REQUIREMENT: Render every line of the material below as a numbered list, leaving out any blank lines.

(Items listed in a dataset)
==============================

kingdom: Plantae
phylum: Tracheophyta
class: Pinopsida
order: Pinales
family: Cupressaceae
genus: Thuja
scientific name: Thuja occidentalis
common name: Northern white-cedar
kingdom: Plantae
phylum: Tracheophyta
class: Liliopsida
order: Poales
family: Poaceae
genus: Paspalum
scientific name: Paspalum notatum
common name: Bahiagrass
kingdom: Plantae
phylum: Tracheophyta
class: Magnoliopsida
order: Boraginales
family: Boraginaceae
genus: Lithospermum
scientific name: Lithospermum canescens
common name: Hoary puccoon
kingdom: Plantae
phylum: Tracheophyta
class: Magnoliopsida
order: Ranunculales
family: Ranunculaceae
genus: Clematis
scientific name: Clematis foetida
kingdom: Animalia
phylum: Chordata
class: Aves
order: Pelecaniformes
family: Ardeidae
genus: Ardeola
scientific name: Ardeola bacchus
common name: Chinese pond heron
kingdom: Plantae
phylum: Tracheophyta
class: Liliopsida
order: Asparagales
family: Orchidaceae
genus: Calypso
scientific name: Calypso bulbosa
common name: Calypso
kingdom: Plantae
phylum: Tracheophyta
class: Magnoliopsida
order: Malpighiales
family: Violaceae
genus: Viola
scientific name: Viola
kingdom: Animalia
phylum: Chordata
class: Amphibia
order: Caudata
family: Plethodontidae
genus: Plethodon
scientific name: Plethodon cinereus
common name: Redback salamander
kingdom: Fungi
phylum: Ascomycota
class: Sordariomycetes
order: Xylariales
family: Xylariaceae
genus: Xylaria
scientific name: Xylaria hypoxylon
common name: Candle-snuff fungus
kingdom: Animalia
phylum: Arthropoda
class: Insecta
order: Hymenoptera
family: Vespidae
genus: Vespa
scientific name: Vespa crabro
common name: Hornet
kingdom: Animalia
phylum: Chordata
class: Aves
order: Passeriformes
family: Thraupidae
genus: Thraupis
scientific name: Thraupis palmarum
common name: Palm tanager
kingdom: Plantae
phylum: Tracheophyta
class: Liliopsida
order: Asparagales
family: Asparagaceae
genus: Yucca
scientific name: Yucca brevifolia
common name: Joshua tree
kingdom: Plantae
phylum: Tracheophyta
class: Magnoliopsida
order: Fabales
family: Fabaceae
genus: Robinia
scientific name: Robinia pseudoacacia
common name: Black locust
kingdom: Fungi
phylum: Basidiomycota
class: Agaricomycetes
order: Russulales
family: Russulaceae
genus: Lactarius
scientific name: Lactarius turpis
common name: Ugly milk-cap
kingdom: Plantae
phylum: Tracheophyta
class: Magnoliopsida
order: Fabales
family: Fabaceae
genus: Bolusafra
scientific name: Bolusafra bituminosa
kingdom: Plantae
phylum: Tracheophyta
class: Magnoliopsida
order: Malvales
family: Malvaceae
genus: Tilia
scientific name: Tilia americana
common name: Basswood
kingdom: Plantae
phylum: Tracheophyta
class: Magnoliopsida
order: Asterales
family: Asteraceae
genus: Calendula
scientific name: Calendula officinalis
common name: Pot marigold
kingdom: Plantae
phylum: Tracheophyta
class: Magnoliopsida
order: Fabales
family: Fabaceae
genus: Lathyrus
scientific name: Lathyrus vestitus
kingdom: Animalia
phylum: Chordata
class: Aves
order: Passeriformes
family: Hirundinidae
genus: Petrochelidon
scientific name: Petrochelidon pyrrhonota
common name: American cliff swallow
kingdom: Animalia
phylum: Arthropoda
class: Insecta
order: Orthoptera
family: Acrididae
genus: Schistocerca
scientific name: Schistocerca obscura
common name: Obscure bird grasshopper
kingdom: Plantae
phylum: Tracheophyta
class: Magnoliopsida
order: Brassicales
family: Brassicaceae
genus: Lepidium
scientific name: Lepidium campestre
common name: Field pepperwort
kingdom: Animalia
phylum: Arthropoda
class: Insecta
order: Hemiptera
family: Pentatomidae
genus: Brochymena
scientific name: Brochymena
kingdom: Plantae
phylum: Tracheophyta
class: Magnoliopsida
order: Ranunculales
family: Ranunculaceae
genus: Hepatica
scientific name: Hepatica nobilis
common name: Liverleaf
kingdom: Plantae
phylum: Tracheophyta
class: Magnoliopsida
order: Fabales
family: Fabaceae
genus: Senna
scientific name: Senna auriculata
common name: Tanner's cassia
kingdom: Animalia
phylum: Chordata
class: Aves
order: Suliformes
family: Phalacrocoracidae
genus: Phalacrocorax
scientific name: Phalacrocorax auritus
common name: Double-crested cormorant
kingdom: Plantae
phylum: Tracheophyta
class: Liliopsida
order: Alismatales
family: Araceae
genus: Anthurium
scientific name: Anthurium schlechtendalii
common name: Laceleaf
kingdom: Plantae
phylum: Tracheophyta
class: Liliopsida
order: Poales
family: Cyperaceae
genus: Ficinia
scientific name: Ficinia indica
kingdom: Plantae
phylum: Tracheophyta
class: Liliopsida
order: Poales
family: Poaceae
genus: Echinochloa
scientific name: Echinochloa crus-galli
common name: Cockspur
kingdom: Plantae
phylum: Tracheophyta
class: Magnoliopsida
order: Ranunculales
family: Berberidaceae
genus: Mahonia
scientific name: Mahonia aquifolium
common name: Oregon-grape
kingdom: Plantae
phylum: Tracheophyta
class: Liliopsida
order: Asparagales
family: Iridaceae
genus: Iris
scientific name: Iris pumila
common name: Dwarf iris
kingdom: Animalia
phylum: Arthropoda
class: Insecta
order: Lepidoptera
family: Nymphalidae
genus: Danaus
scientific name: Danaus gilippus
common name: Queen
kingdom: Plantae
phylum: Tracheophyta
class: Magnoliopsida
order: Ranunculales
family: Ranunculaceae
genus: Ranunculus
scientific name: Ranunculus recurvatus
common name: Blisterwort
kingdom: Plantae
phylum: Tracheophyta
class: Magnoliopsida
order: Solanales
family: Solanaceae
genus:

==============================

SOLUTION FOR THIS TASK:
1. kingdom: Plantae
2. phylum: Tracheophyta
3. class: Pinopsida
4. order: Pinales
5. family: Cupressaceae
6. genus: Thuja
7. scientific name: Thuja occidentalis
8. common name: Northern white-cedar
9. kingdom: Plantae
10. phylum: Tracheophyta
11. class: Liliopsida
12. order: Poales
13. family: Poaceae
14. genus: Paspalum
15. scientific name: Paspalum notatum
16. common name: Bahiagrass
17. kingdom: Plantae
18. phylum: Tracheophyta
19. class: Magnoliopsida
20. order: Boraginales
21. family: Boraginaceae
22. genus: Lithospermum
23. scientific name: Lithospermum canescens
24. common name: Hoary puccoon
25. kingdom: Plantae
26. phylum: Tracheophyta
27. class: Magnoliopsida
28. order: Ranunculales
29. family: Ranunculaceae
30. genus: Clematis
31. scientific name: Clematis foetida
32. kingdom: Animalia
33. phylum: Chordata
34. class: Aves
35. order: Pelecaniformes
36. family: Ardeidae
37. genus: Ardeola
38. scientific name: Ardeola bacchus
39. common name: Chinese pond heron
40. kingdom: Plantae
41. phylum: Tracheophyta
42. class: Liliopsida
43. order: Asparagales
44. family: Orchidaceae
45. genus: Calypso
46. scientific name: Calypso bulbosa
47. common name: Calypso
48. kingdom: Plantae
49. phylum: Tracheophyta
50. class: Magnoliopsida
51. order: Malpighiales
52. family: Violaceae
53. genus: Viola
54. scientific name: Viola
55. kingdom: Animalia
56. phylum: Chordata
57. class: Amphibia
58. order: Caudata
59. family: Plethodontidae
60. genus: Plethodon
61. scientific name: Plethodon cinereus
62. common name: Redback salamander
63. kingdom: Fungi
64. phylum: Ascomycota
65. class: Sordariomycetes
66. order: Xylariales
67. family: Xylariaceae
68. genus: Xylaria
69. scientific name: Xylaria hypoxylon
70. common name: Candle-snuff fungus
71. kingdom: Animalia
72. phylum: Arthropoda
73. class: Insecta
74. order: Hymenoptera
75. family: Vespidae
76. genus: Vespa
77. scientific name: Vespa crabro
78. common name: Hornet
79. kingdom: Animalia
80. phylum: Chordata
81. class: Aves
82. order: Passeriformes
83. family: Thraupidae
84. genus: Thraupis
85. scientific name: Thraupis palmarum
86. common name: Palm tanager
87. kingdom: Plantae
88. phylum: Tracheophyta
89. class: Liliopsida
90. order: Asparagales
91. family: Asparagaceae
92. genus: Yucca
93. scientific name: Yucca brevifolia
94. common name: Joshua tree
95. kingdom: Plantae
96. phylum: Tracheophyta
97. class: Magnoliopsida
98. order: Fabales
99. family: Fabaceae
100. genus: Robinia
101. scientific name: Robinia pseudoacacia
102. common name: Black locust
103. kingdom: Fungi
104. phylum: Basidiomycota
105. class: Agaricomycetes
106. order: Russulales
107. family: Russulaceae
108. genus: Lactarius
109. scientific name: Lactarius turpis
110. common name: Ugly milk-cap
111. kingdom: Plantae
112. phylum: Tracheophyta
113. class: Magnoliopsida
114. order: Fabales
115. family: Fabaceae
116. genus: Bolusafra
117. scientific name: Bolusafra bituminosa
118. kingdom: Plantae
119. phylum: Tracheophyta
120. class: Magnoliopsida
121. order: Malvales
122. family: Malvaceae
123. genus: Tilia
124. scientific name: Tilia americana
125. common name: Basswood
126. kingdom: Plantae
127. phylum: Tracheophyta
128. class: Magnoliopsida
129. order: Asterales
130. family: Asteraceae
131. genus: Calendula
132. scientific name: Calendula officinalis
133. common name: Pot marigold
134. kingdom: Plantae
135. phylum: Tracheophyta
136. class: Magnoliopsida
137. order: Fabales
138. family: Fabaceae
139. genus: Lathyrus
140. scientific name: Lathyrus vestitus
141. kingdom: Animalia
142. phylum: Chordata
143. class: Aves
144. order: Passeriformes
145. family: Hirundinidae
146. genus: Petrochelidon
147. scientific name: Petrochelidon pyrrhonota
148. common name: American cliff swallow
149. kingdom: Animalia
150. phylum: Arthropoda
151. class: Insecta
152. order: Orthoptera
153. family: Acrididae
154. genus: Schistocerca
155. scientific name: Schistocerca obscura
156. common name: Obscure bird grasshopper
157. kingdom: Plantae
158. phylum: Tracheophyta
159. class: Magnoliopsida
160. order: Brassicales
161. family: Brassicaceae
162. genus: Lepidium
163. scientific name: Lepidium campestre
164. common name: Field pepperwort
165. kingdom: Animalia
166. phylum: Arthropoda
167. class: Insecta
168. order: Hemiptera
169. family: Pentatomidae
170. genus: Brochymena
171. scientific name: Brochymena
172. kingdom: Plantae
173. phylum: Tracheophyta
174. class: Magnoliopsida
175. order: Ranunculales
176. family: Ranunculaceae
177. genus: Hepatica
178. scientific name: Hepatica nobilis
179. common name: Liverleaf
180. kingdom: Plantae
181. phylum: Tracheophyta
182. class: Magnoliopsida
183. order: Fabales
184. family: Fabaceae
185. genus: Senna
186. scientific name: Senna auriculata
187. common name: Tanner's cassia
188. kingdom: Animalia
189. phylum: Chordata
190. class: Aves
191. order: Suliformes
192. family: Phalacrocoracidae
193. genus: Phalacrocorax
194. scientific name: Phalacrocorax auritus
195. common name: Double-crested cormorant
196. kingdom: Plantae
197. phylum: Tracheophyta
198. class: Liliopsida
199. order: Alismatales
200. family: Araceae
201. genus: Anthurium
202. scientific name: Anthurium schlechtendalii
203. common name: Laceleaf
204. kingdom: Plantae
205. phylum: Tracheophyta
206. class: Liliopsida
207. order: Poales
208. family: Cyperaceae
209. genus: Ficinia
210. scientific name: Ficinia indica
211. kingdom: Plantae
212. phylum: Tracheophyta
213. class: Liliopsida
214. order: Poales
215. family: Poaceae
216. genus: Echinochloa
217. scientific name: Echinochloa crus-galli
218. common name: Cockspur
219. kingdom: Plantae
220. phylum: Tracheophyta
221. class: Magnoliopsida
222. order: Ranunculales
223. family: Berberidaceae
224. genus: Mahonia
225. scientific name: Mahonia aquifolium
226. common name: Oregon-grape
227. kingdom: Plantae
228. phylum: Tracheophyta
229. class: Liliopsida
230. order: Asparagales
231. family: Iridaceae
232. genus: Iris
233. scientific name: Iris pumila
234. common name: Dwarf iris
235. kingdom: Animalia
236. phylum: Arthropoda
237. class: Insecta
238. order: Lepidoptera
239. family: Nymphalidae
240. genus: Danaus
241. scientific name: Danaus gilippus
242. common name: Queen
243. kingdom: Plantae
244. phylum: Tracheophyta
245. class: Magnoliopsida
246. order: Ranunculales
247. family: Ranunculaceae
248. genus: Ranunculus
249. scientific name: Ranunculus recurvatus
250. common name: Blisterwort
251. kingdom: Plantae
252. phylum: Tracheophyta
253. class: Magnoliopsida
254. order: Solanales
255. family: Solanaceae
256. genus:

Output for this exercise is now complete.